Fellow-countrymen communities are here for all who are homesick

Foreigners living in Brno regularly meet by means of formal networks.

When one decides to study abroad, one of the reasons is usually that he or she wants to meet new people, new country, new culture. Let's face the truth though: Who wouldn't be homesick after after a few months, or at least have a desire to talk to someone in their mother tongue? That's also why in Brno people coming from different parts of the world gather and bring together a piece of their homeland here.

Foreigners living in Brno regularly meet by means of formal networks such as Coachsurfing or Internations, but also informally via Facebook groups divided according to nations. There are for example Armenian, Israeli, Russian, French, Italian, German or Indian groups; one of the most numerous is English in Brno. Their get-togethers take place every week.

The major purposes of these meetings – connecting both students and working people - are to have a chat with others in their native tongue, to maintain contacts and get to know new friends. The gatherings are usually called together through the already mentioned Facebook. Finding a related group of people is also useful because that way you will always meet someone who has been through a similar initial situation in an unknown city, and who can therefore help you or share their advice. You can for example get connected with a group called Couchsurfers in Brno, which enables people to find accommodation for a couple of days you might want to spend pre-exploring the city and the university.
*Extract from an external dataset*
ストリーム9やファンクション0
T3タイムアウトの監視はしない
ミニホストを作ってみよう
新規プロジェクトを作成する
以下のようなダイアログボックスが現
The Exchange of Languages in Brno group, on the other hand, publishes information about job offers or events organised by various groups.

Another organisation providing a helping hand to foreigners living in Brno is Brno Expat Center; though this one is more focused on working people. “Foreign students occasionally refer to us too; however, we can help them better in case they wish to stay in Brno even after completing their studies, i.e. if their problem concerns for example residence or work permits or setting up a business,” describes Anna Sedláčková.

Many students speak highly of their meetings with the fellow-countrymen. “I often get together with other people from Russia. I always like to meet people coming from my home country, although I am very fond of the Czechs as well as of other nationalities – I'm a very open kind of person. However, it is surely nice talking to others in your mother tongue and discussing shared worries or pleasures,” thinks Daria Kaminskaya, a student of pedagogy.

In any case, in Brno you will meet not only compatriots but people from all around the world.